For context, I actually have a Bible College degree that I got just for funsies (took night classes just because I wanted to learn as much as I could). I have paid for both Logos and Accordance, and love being able to browse huge libraries of Biblical resources from my digital devices.
But ultimately, all those programs can give me is someone else’s revelation. And while that’s sometimes useful, what I’m really after is my own understanding of the scriptures.
Having everything linked in Obsidian allows me to study things out based on my own notes. I’m able to examine ideas and scriptures from multiple perspectives, which is extremely important to me. With Obsidian, I can just follow the chain and see where it leads me by opening up my sermon notes and following the links from there.
For example, I can open my most recent sermon notes and click on the link for a verse I want to study to open it in Obsidian. For example, let’s say I click on the link for 2 Corinthians 2:14. The graph view will then show me all of the other notes in Obsidian that have linked to that verse:
Now I can hold the Command key and click on each one of these dots to open each note in a separate pane.

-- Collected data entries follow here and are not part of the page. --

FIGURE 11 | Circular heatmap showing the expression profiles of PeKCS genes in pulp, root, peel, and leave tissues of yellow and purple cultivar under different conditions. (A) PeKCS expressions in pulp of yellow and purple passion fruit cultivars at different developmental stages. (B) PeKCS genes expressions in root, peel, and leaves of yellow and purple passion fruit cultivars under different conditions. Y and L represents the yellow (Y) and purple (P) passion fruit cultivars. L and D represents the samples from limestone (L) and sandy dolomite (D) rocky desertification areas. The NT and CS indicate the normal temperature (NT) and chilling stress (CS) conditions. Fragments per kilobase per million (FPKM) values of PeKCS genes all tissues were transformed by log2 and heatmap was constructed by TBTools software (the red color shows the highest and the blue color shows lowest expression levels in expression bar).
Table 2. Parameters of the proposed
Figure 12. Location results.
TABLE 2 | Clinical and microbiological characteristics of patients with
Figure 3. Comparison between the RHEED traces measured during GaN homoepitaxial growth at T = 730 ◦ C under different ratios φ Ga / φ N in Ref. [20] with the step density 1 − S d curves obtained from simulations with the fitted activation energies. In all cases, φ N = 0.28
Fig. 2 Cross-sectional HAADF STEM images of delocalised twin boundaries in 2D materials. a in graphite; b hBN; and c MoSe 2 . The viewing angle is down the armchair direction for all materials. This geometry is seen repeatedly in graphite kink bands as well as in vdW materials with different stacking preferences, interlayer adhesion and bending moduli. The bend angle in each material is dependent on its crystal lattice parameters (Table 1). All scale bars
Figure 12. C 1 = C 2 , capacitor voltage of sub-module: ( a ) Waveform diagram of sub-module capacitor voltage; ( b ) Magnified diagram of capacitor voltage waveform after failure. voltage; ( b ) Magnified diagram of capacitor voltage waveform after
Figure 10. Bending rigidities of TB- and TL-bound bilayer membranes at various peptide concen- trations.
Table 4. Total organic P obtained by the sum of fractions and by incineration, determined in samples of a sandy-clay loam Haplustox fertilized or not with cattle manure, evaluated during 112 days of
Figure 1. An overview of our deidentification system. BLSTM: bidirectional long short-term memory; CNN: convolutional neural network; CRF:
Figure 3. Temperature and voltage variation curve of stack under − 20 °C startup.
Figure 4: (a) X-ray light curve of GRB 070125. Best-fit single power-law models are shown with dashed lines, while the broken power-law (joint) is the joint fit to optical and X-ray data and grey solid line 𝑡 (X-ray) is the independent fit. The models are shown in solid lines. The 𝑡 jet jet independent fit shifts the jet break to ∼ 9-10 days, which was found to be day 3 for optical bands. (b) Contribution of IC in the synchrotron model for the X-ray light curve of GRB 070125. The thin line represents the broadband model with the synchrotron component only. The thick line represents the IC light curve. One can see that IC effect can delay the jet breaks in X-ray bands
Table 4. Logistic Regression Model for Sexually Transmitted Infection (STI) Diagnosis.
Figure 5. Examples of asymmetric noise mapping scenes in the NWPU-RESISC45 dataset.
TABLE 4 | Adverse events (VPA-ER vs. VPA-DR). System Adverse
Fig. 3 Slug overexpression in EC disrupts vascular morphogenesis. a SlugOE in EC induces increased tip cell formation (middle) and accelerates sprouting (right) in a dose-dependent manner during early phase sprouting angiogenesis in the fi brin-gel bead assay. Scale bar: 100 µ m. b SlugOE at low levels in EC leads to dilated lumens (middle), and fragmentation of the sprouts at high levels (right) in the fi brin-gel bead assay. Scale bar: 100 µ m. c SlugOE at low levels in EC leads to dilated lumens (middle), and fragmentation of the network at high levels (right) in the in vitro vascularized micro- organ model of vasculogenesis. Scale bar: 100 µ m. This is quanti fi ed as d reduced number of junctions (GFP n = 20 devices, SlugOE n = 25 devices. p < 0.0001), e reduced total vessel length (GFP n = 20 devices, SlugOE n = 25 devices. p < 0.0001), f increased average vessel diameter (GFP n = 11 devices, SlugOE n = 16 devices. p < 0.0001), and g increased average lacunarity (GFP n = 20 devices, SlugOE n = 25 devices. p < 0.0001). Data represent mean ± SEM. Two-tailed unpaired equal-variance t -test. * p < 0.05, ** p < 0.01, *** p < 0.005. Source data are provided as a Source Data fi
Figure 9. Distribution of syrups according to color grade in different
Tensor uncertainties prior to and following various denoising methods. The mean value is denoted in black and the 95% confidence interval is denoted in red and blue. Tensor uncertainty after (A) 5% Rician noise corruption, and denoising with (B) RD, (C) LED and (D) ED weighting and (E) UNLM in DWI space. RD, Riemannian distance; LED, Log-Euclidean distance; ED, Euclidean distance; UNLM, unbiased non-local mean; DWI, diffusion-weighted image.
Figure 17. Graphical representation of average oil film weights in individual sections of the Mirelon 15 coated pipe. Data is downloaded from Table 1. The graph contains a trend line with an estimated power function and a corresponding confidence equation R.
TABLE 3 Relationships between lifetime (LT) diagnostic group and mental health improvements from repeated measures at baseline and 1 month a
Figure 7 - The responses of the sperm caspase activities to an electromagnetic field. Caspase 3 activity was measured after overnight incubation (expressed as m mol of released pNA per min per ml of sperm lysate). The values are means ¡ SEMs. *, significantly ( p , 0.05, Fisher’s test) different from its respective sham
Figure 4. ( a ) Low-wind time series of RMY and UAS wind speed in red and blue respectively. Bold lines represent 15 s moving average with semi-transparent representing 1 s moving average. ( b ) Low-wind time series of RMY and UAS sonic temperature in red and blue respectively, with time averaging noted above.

This allows me to look at all of these notes together, along with the accompanying sketchnotes, and study them side-by-side.
In my experience, this often provides unexpected insights as it allows me to see bigger themes between how these verses are used. It helps me recall those previous sermons by reviewing the sketchnote files I created, but it also allows me to see new connections between ideas I didn’t realize were there, using scripture references as the anchor points.
Which is really the whole objective in building my own cross-reference library in the first place.